**REQUIRED WORK**
Could you tally the lines in the listing below that include the word "соединения"? Respond with the total alone.

▼

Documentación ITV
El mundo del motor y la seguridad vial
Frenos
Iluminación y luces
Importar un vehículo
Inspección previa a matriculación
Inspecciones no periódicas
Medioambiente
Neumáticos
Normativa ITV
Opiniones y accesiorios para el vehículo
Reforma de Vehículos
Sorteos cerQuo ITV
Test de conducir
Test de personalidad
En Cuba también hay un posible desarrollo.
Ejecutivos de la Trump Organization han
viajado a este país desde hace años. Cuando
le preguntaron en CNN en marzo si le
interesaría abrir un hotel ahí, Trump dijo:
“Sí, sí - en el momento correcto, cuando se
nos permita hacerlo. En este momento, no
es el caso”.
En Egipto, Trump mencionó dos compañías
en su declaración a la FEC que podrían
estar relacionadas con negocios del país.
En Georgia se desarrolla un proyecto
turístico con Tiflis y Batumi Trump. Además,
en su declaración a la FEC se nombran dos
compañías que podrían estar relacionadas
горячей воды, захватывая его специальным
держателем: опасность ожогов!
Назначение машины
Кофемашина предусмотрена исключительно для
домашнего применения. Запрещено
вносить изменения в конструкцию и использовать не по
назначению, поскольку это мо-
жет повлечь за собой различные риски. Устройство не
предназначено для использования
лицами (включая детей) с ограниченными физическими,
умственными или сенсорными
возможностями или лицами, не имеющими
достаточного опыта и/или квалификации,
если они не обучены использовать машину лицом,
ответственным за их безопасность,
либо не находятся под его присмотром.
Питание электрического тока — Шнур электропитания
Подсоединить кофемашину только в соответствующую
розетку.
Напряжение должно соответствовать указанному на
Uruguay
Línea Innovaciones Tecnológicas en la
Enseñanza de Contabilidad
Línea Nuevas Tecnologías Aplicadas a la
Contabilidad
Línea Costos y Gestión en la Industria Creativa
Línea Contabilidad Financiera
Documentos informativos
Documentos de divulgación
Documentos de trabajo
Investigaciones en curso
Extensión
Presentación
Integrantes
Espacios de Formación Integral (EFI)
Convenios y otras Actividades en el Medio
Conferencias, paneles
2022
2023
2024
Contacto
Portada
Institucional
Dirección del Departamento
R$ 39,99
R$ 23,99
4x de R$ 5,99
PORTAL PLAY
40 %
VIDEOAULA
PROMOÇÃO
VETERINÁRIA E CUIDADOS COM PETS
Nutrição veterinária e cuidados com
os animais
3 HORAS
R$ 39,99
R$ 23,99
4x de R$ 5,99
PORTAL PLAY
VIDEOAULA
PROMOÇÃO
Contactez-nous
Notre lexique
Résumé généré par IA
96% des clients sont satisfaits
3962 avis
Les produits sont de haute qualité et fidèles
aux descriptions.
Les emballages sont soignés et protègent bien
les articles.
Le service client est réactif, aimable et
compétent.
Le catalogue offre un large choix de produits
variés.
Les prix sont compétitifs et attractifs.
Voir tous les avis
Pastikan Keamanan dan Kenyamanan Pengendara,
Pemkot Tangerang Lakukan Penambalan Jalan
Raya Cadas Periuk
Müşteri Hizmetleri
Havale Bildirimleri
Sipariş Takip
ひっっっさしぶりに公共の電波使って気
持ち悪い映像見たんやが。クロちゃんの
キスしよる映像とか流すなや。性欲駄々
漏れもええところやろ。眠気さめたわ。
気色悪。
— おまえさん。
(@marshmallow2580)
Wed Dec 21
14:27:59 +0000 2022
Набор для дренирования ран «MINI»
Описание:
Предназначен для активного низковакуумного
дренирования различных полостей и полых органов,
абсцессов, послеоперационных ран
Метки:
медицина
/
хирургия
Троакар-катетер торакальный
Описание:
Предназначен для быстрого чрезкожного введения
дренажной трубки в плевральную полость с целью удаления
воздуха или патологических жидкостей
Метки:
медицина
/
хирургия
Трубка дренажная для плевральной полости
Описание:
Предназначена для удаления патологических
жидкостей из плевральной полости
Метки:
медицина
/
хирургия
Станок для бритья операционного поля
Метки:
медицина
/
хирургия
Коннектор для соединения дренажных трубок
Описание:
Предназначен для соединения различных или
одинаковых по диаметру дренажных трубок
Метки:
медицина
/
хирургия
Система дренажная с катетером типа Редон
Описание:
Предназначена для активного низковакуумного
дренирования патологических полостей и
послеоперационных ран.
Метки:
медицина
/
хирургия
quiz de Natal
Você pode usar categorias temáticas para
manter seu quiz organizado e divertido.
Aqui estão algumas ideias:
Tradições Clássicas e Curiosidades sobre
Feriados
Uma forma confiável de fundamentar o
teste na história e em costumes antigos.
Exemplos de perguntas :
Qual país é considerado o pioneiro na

▲

**RESPONSE AREA**
2